All the records that follow need to be reproduced exactly. Omit the images.

Source records
- - - -

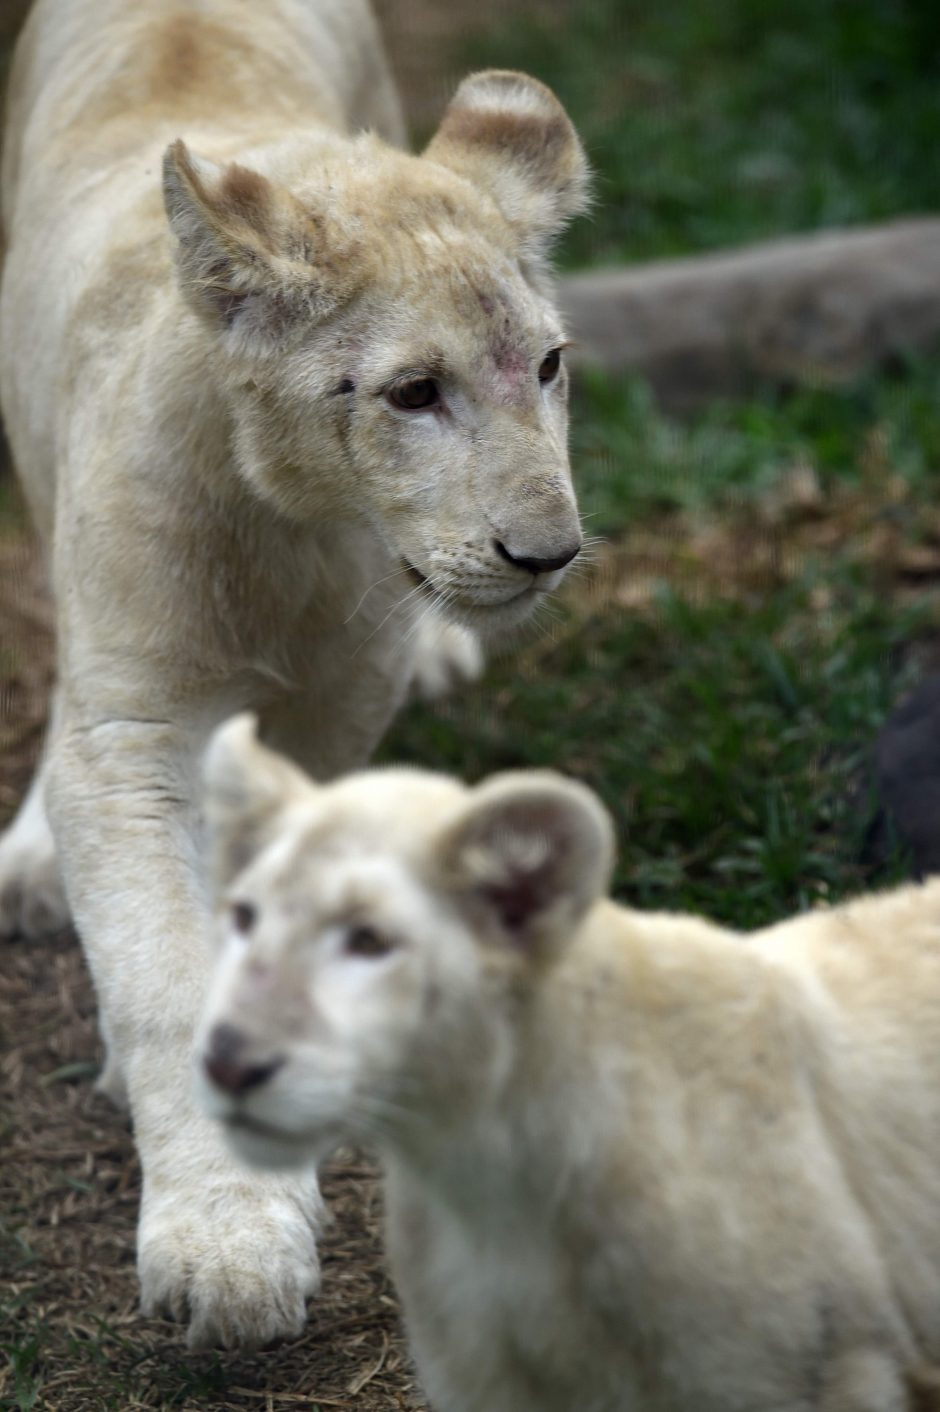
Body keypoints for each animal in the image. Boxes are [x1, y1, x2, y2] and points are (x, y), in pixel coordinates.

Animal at [0, 0, 587, 1349]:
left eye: (546, 366)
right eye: (413, 393)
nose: (549, 552)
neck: (293, 523)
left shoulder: (331, 707)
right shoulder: (131, 727)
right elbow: (161, 970)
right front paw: (224, 1244)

- - - -

[Answer section]
Body keypoints for each animal in the image. Boxes are [x1, y1, x2, y2] and points are (x, y), in pixel coordinates.

Animal at [0, 0, 587, 1349]:
left eye: (546, 366)
right eye: (413, 393)
nose: (549, 552)
neck: (293, 523)
left shoulder: (331, 707)
right shoulder: (131, 727)
right elbow: (161, 970)
right front paw: (224, 1244)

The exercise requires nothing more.